- Job:
Write out, word for word, every line in the data below from the one containing "cx_px: -401" to the one containing "exposure_s: 1/100", both of them included.

Lens and sensor metadata
- - - - - - -

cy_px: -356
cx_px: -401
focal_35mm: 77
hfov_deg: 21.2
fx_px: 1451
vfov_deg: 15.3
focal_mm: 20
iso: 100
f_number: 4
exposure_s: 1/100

- - - - - - -

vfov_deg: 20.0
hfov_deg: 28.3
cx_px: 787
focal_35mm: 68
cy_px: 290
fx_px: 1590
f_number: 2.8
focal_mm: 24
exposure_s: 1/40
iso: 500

- - - - - - -

- Exercise solution:
cx_px: -401
focal_35mm: 77
hfov_deg: 21.2
fx_px: 1451
vfov_deg: 15.3
focal_mm: 20
iso: 100
f_number: 4
exposure_s: 1/100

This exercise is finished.